Shall We Play A Game?
In case you haven’t already guessed, DEFCON is a strategy game, but it’s probably quite a bit different than anything you’ve already played. Obviously, with a name like “DEFCON,” if you assume that the purpose of the game is to nuke the enemy’s territory into a flat pane of glass, you can’t be far off. However, the sole indicator that determines your success or failure is not the number of enemy military units left at the end of the game—it’s the remaining civilian population occupying the many cities scattered around the globe. In an eerie departure from beautifully-rendered strategy games like Command and Conquer 3, DEFCON presents the world in sharply contrasted vector-based graphics that provide a uncanny sense of disconnect between the player and the events happening before him. It’s almost as if the designers of DEFCON wanted to give the player the impression that they’re commanding their forces from an old computer lodged in the depths of a nuclear fallout shelter.

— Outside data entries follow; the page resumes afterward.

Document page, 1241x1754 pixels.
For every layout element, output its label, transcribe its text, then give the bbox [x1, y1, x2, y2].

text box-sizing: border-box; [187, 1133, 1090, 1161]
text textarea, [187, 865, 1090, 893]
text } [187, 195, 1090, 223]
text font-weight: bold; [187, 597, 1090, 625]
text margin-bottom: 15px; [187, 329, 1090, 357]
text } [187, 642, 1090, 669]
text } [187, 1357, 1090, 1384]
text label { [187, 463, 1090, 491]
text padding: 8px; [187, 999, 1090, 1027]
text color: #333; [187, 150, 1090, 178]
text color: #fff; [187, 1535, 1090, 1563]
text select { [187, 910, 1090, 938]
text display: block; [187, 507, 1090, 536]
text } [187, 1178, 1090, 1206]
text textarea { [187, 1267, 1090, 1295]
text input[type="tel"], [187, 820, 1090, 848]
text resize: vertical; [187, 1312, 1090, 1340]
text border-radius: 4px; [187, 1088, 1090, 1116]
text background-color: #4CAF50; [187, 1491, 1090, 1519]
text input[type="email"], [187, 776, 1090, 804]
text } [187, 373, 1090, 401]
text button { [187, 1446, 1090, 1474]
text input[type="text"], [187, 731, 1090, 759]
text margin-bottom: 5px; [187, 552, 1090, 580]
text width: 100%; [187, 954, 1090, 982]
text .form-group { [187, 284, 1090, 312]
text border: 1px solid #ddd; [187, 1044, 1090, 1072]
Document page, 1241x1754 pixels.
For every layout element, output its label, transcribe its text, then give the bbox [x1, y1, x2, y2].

Little blips and beeps represent units destroyed or lost, dotted lines follow the progress of ballistic missiles, and as ships sink, aircraft are blasted out of the sky, and nuclear warheads bury themselves into cities, you’re treated to what seems to be the oppressive drone of worn-out air recirculation machines, heavily distorted radio chatter, ancient computers beeping, and the slightest hint of someone sobbing. To top it all off, DEFCON treats the player to a mournful orchestral soundtrack, lending an overall sense of gravity to the events that are taking place outside.

At the start of each game, the Defcon status is set to 5, and a timer begins counting down. As this clock winds down (and the Defcon status decreases from five to one), the tension between countires grows ever higher as restrictions preventing certain types of warfare are gradually lifted. At Defcon 5, you’re limited to negotiating with other countries and positioning your own forces. As you continue to build through Defcon 4, your radar installations become active, and as you pass thorugh Defcon 3 and 2, the restriction on conventional (non-nuclear) warfare is lifted, meaning that naval battles are inevitable as countries try to move their aircraft carriers and submarines to within striking range of enemy cities. Once Defcon 1 is achieved the restriction on nuclear warfare is lifted, making it possible to start wiping out unfriendly cities, which is what the core of the DEFCON’s gameplay centers around. If you manage to annihilate a few million people in your opponent’s cities, you’ll start racking up points—but, if you fail to protect your own populace while doing so, you’ll probably wind up losing a chunk of your own population (and therefore, points). Whether or not you want to spend a portion of your limited stock of nukes on military installations is up to you—just remember that while you’ll have an easier time hitting enemy cities once the defending military installations are gone, you’ll also have fewer missiles to rack up the megadeaths with.

While military units aren’t directly related to your score, they’re still extremely important. You only have a few types of units and installations at your disposal—and the same number as the enemy—but each of these units has fairly large strengths and advantages that can make the Defcon 3 and 2 period of any contest a game of rock, paper, scissors on a massive scale. Paramount among these units is the all-important missile silo, which is something of a misnomer since it can flip back and forth between defensive and offensive roles. In defensive mode, the silo attempts to shoot down incoming missiles and aircraft, which means that you’ll want to plant them around your largest population centers to protect them against attack. With the flip of a switch and a period of inactivity lasting for several game minutes, the silo will convert itself into a standard missile silo that can hurl up to ten nuclear missiles at the enemy. However, the instant you launch a nuclear strike, the position of the silo is revealed (along with the newly-opened gap in your anti-air defenses)—projecting a gigantic “hit me!” sign for the world to see. It shouldn’t be difficult to see how this element by itself fosters an intense “cat and mouse” type of game where players are constantly trying to goad each other into making a fatal mistake. When combined with DEFCON’s other paranoia-inducing units (stealth bombers and submarines, which are countered by radar and aircraft carriers, respectively), a game between two players can become chillingly analogous to many of the events that occurred during the Cold War.